The National Cadet Corps (NCC) is a military cadet corps youth organisation supported by the Ministry of Defence and the Ministry of Education. As of 2020, it had a total strength of more than 11,000 members, consisting of officers, cadet officers, and cadets, amongst others. The Corps is represented in 125 secondary schools with a total of 146 units – 108 Land units, 20 Air units and 18 Sea units.

It is one of the country's oldest youth organisations, formed in 1901.

Mission & Vision

Mission 
To nurture inspiring leaders and committed citizens through fun, adventurous and military-related activities.

Vision 
Extraordinary Youth Leaders

NCC Key Thrust & Core Values

Key Thrust 
NCC is guided by three thrusts – Leadership, Fitness and Commitment to Singapore. YES

Core Values 
NCC is driven by 8 core values.

 Loyalty to Country
 Uprightness
 Leadership
 Discipline
 Commitment & Responsibility
 Care for Fellow Cadets
 Adventurous Spirit
 Safety

NCC Cadet Strong Framework 
An NCC cadet is 'Cadet Strong', with a resilient mind, fit body and committed heart.

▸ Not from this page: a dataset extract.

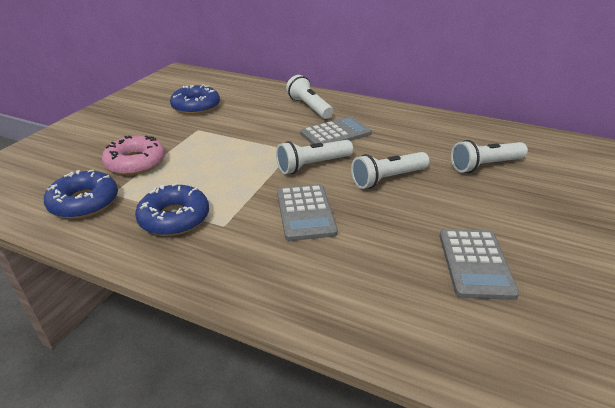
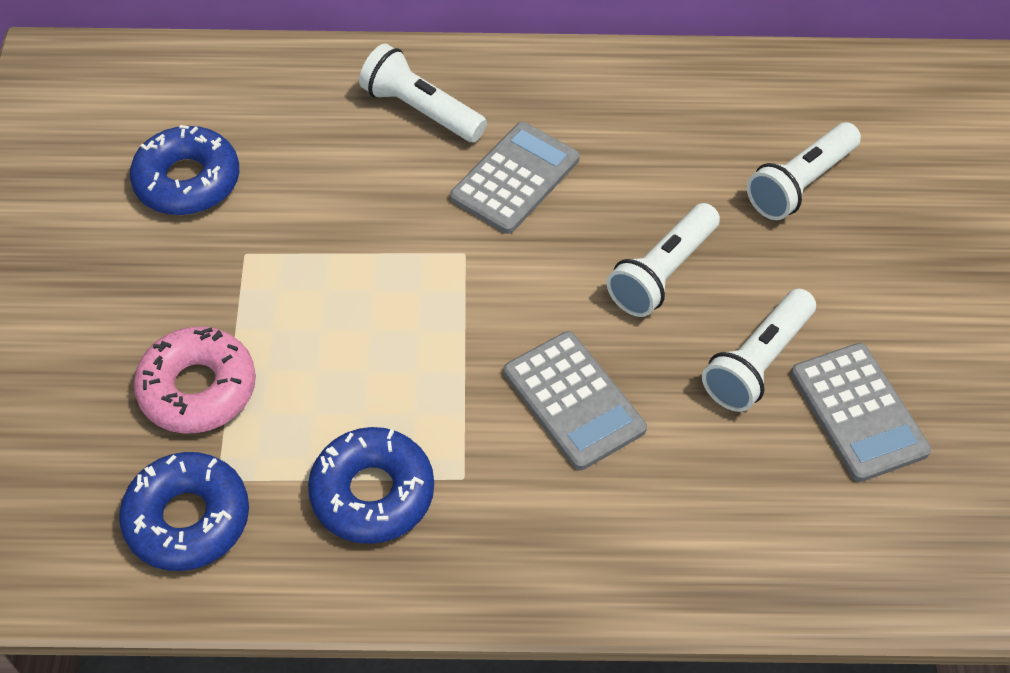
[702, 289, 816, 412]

He/she is also a self-motivated leader.

 Resilient Mind – Cadet is confident to take on challenges and persevere in the face of adversity to overcome setbacks.
 Fit Body – Cadet takes ownership to maintain his/her physical fitness and adopt healthy living habits.
 Committed Heart – Cadet lives by the NCC Core Values with a strong sense of purpose to serve his/her team, school and nation. Cadet is proactive and passionate about developing his/her own abilities.

Brief history 
The NCC traces its origins to the Cadet Corps of the Raffles Institution, the first Singaporean military cadet schools organization established in 1901 during its days as a British colony. Originally affiliated to British Armed Forces units stationed in the island and later on the Malaysian Armed Forces, the current tri-service character of the Corps dates from 1969, when the NCC was formalized as the country's sole military cadet organization when the then separate cadet forces affiliated to the young SAF were merged into one organization.

Activities
Within the framework of the training programme, NCC cadets have the opportunity of taking part in many activities.

Training Days
Every unit conducts training at least once a week. Training Days begin by the calling in of all cadets into their respective platoon by either the Unit Sergeant Major or Assistant Sergeant Major. The location is usually outside of the School's NCC room or somewhere under shelter on rainy days.

Muster Parade 
Upon falling in, the Platoon Commander or Platoon Sergeants will conduct attendance taking and after the COVID-19 Pandemic, the Risk Assessment Checklist  (RAC) questions.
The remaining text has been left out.